With these two rules in mind, we address the first question, which in reality is whether there was evidence to support the findings of fact made by the master and concurred in by the trial judge when he issued the appealed order. Since the trial judge concurred in the findings of the master, the “two judge” rule is applicable; this rule binds this court to the findings of fact made by the master and concurred in by the trial judge unless they are found to be without evidentiary support or against the clear preponderance of the evidence. Continental Mortgage Investors v.
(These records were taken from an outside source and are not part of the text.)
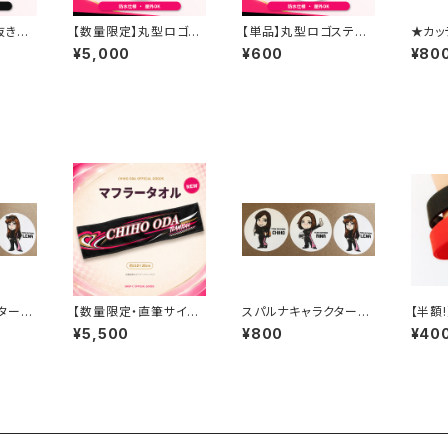
抜きタ
【数量限定】丸型ロゴス
【単品】丸型ロゴステッ
★カッ
hiho
テッカー豪華10枚セット
カー｜chihodaオリジ
ー★ブ
¥5,000
¥600
¥80
テッカ
｜chihodaオリジナル
ナル｜防水・屋外OK
も◎
｜防水・屋外OK
タース
【数量限定・直筆サイン
スパルナキャラクタース
【半額
特典付き】CHIHO OD
テッカー大(白)
リコン
¥5,500
¥800
¥40
A TEAM1044 マフラ
→40
ータオル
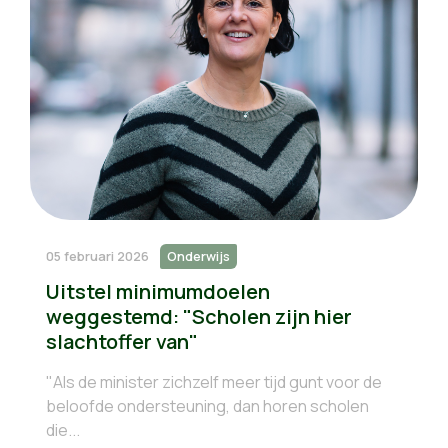
05 februari 2026
Onderwijs
Uitstel minimumdoelen
weggestemd: "Scholen zijn hier
slachtoffer van"
"Als de minister zichzelf meer tijd gunt voor de
beloofde ondersteuning, dan horen scholen
die...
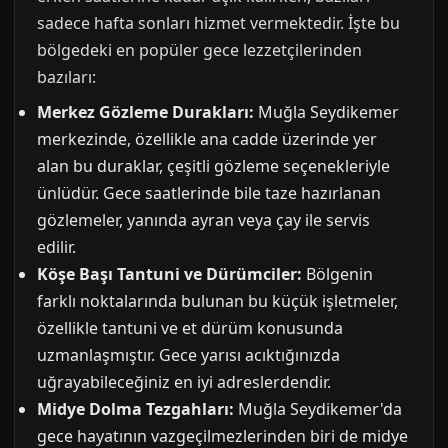
sadece hafta sonları hizmet vermektedir. İşte bu
bölgedeki en popüler gece lezzetçilerinden
bazıları:
Merkez Gözleme Durakları:
Muğla Seydikemer
merkezinde, özellikle ana cadde üzerinde yer
alan bu duraklar, çeşitli gözleme seçenekleriyle
ünlüdür. Gece saatlerinde bile taze hazırlanan
gözlemeler, yanında ayran veya çay ile servis
edilir.
Köşe Başı Tantuni ve Dürümciler:
Bölgenin
farklı noktalarında bulunan bu küçük işletmeler,
özellikle tantuni ve et dürüm konusunda
uzmanlaşmıştır. Gece yarısı acıktığınızda
uğrayabileceğiniz en iyi adreslerdendir.
Midye Dolma Tezgahları:
Muğla Seydikemer'da
gece hayatının vazgeçilmezlerinden biri de midye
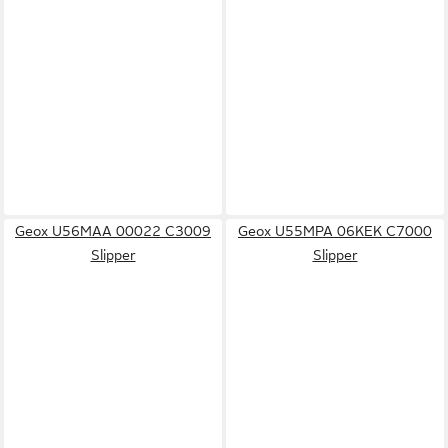
Geox U56MAA 00022 C3009
Geox U55MPA 06KEK C7000
Slipper
Slipper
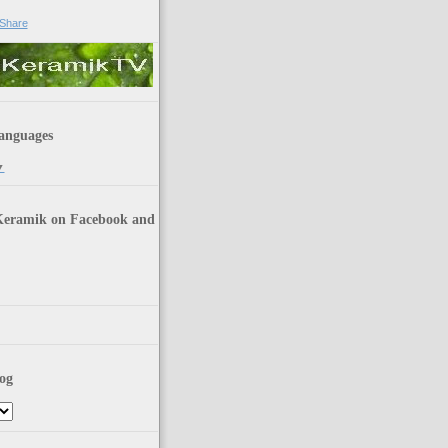
anguages
▼
Keramik on Facebook and
og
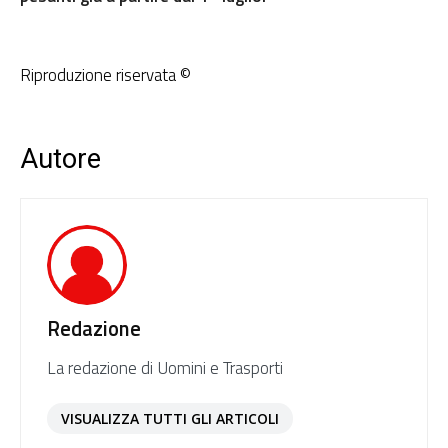
Riproduzione riservata ©
Autore
Redazione
La redazione di Uomini e Trasporti
VISUALIZZA TUTTI GLI ARTICOLI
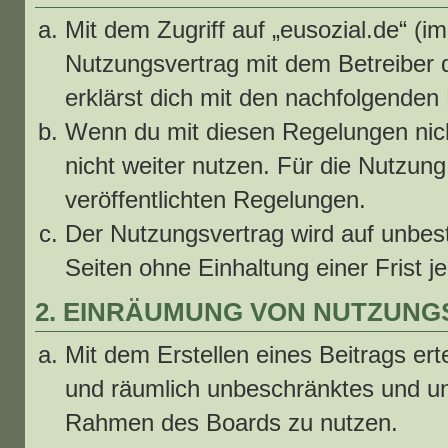
Mit dem Zugriff auf „eusozial.de“ (i
Nutzungsvertrag mit dem Betreiber 
erklärst dich mit den nachfolgende
Wenn du mit diesen Regelungen nicht
nicht weiter nutzen. Für die Nutzung
veröffentlichten Regelungen.
Der Nutzungsvertrag wird auf unbes
Seiten ohne Einhaltung einer Frist j
2. EINRÄUMUNG VON NUTZUN
Mit dem Erstellen eines Beitrags erte
und räumlich unbeschränktes und une
Rahmen des Boards zu nutzen.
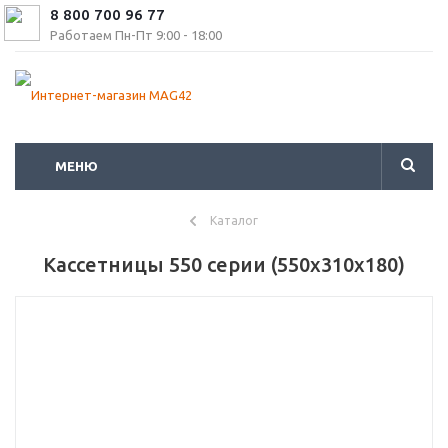
8 800 700 96 77
Работаем Пн-Пт 9:00 - 18:00
МЕНЮ
Каталог
Кассетницы 550 серии (550x310x180)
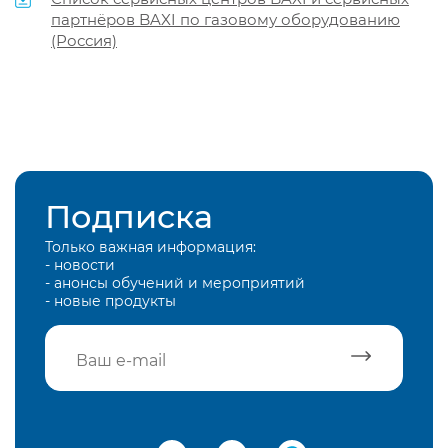
партнёров BAXI по газовому оборудованию
(Россия)
Подписка
Только важная информация:
- новости
- анонсы обучений и мероприятий
- новые продукты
Quail Run Associates, 280 S. C. 409, 412, 312 S. E. (2d) 272, 274 (Ct. App. 1984). We find from the record that there is no dearth of evidence to support the finding of fact made by the master and concurred in by the trial judge. We therefore hold that this question is without merit.

II.

The record is replete with evidence that, at the time the trust was executed, Bertha was competent. This question is frivolous and without merit; we so hold.

III.

The trial judge found that the evidence of the committee’s monthly income from social security and other income, such as dividends, justified the trustee in requiring the committee to pay the monthly nursing home bill. We agree and hold that this question has no merit.

IY.

The appealed order was erroneous in holding that the will of Bertha was valid. Bertha was alive at the time the appealed order was issued. Judicial proceedings to probate a will while the testator is living are unheard of in this country or in England. In this State a court does not have the power to entertain a suit for the establishment or annulment of a will of a living testator. The ambulatory nature of a will, and the absence of parties in interest, which result from the rule that a living person has neither heirs nor legatees, render impossible the assumption that a court has power to determine the validity of a will prior to the death of the maker. 79 Am. Jur. (2d) Wills § 851 (1975).

For the reasons given the appealed order is reversed insofar as it declared Bertha’s will to be valid and affirmed in all other respects.

Affirmed in part and reversed in part.

Sanders, C. J., and Goolsby, J., concur.